Every time you query a modern database, there is a decent chance the engineers who built it learned how databases work from one person’s YouTube channel.
Andy Pavlo runs the Database Group at Carnegie Mellon University. His lectures on advanced database systems are free. On YouTube. Hundreds of thousands of views. And they are, by most accounts, the best database education available anywhere.
What he teaches and why it matters
Database internals are the plumbing of the digital world. Every application you use, every transaction you make, every search result you see sits on top of a database. The people who build these systems need to understand query optimization, storage engines, concurrency control, indexing structures, and a dozen other topics that most computer science programs treat as electives.
Pavlo treats them as essentials. His lecture series covers advanced topics with a depth and clarity that makes paid courses look amateur. Students at CMU get this for credit. Everyone else gets it for free.
The research that changed databases
His lab produced NoisePage, a self-driving database that autonomously optimizes itself. His work on in-memory OLAP processing and vectorized query execution directly influenced DuckDB and other modern analytical databases.
He also built the CMU Database of Databases, cataloging over 900 database systems. If you have ever wondered “has someone built a database that does X?” the answer is probably in his catalog.
Why you do not know his name
Database internals researchers do not become famous. The field is too technical, too infrastructure-level, too invisible to end users. Nobody thanks the database engine when their search returns results in 50 milliseconds.
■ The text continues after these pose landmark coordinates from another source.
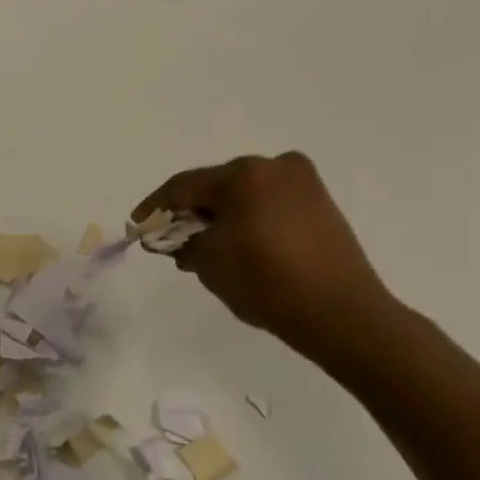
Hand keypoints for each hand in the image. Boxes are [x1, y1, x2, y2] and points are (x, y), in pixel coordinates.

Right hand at [134, 153, 397, 365]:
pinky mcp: (319, 202)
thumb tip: (176, 238)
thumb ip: (183, 243)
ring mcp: (302, 182)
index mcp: (244, 175)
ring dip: (220, 215)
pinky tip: (237, 242)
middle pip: (216, 186)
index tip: (137, 225)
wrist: (341, 314)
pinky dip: (248, 217)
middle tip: (171, 237)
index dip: (156, 206)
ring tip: (203, 245)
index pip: (185, 186)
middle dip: (191, 211)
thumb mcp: (210, 264)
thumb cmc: (267, 283)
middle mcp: (274, 166)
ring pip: (244, 193)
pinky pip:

But the engineers who build those engines? Many of them trace their education back to Pavlo’s lectures. The knowledge flows from his classroom to YouTube to companies building products that millions of people depend on daily.
That pipeline, from one professor’s lecture to the databases running the internet, is invisible. And it is one of the most valuable educational contributions in modern computer science.
The open education argument
Pavlo could charge for this. Other professors do. Online database courses cost hundreds or thousands of dollars. His are free.
The result: the quality of database engineering across the entire industry is higher because one person decided that the knowledge should be accessible to anyone with an internet connection. Not just CMU students. Not just people who can afford a masters program. Anyone.
That decision, made quietly, without press releases or funding announcements, has trained more database engineers than most universities.
Andy Pavlo’s lectures are available at CMU Database Group YouTube. If you build anything that touches a database, start here.